WHAT NEEDS TO BE DONE - From the line bearing "SNSでは「本日より順次発売」といった具体的なアナウン" down to the final line of the records below, give every line again exactly and add nothing.

**** INFORMATION ****

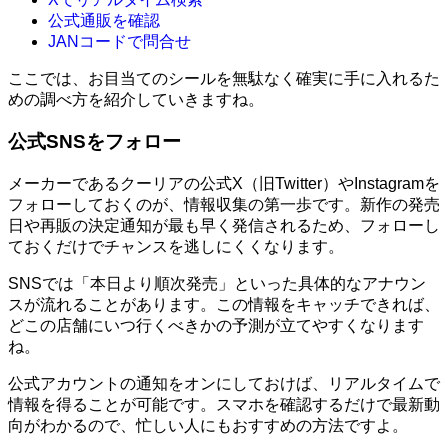
公式通販を確認
JANコードで問合せ
ここでは、お目当てのシールを無駄なく確実に手に入れるた
めの調べ方を紹介していきますね。
公式SNSをフォロー
メーカーであるクーリアの公式X（旧Twitter）やInstagramを
フォローしておくのが、情報収集の第一歩です。新作の発売
日や再販の決定通知が最も早く発信されるため、フォローし
ておくだけでチャンスを逃しにくくなります。
SNSでは「本日より順次発売」といった具体的なアナウン
スが流れることがあります。この情報をキャッチできれば、
どこの店舗にいつ行くべきかの予測が立てやすくなります
ね。
公式アカウントの通知をオンにしておけば、リアルタイムで
情報を得ることが可能です。スマホを確認するだけで最新動
向がわかるので、忙しい人にもおすすめの方法ですよ。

****

ANSWER TO THE EXERCISE -
SNSでは「本日より順次発売」といった具体的なアナウン
スが流れることがあります。この情報をキャッチできれば、
どこの店舗にいつ行くべきかの予測が立てやすくなります
ね。
公式アカウントの通知をオンにしておけば、リアルタイムで
情報を得ることが可能です。スマホを確認するだけで最新動
向がわかるので、忙しい人にもおすすめの方法ですよ。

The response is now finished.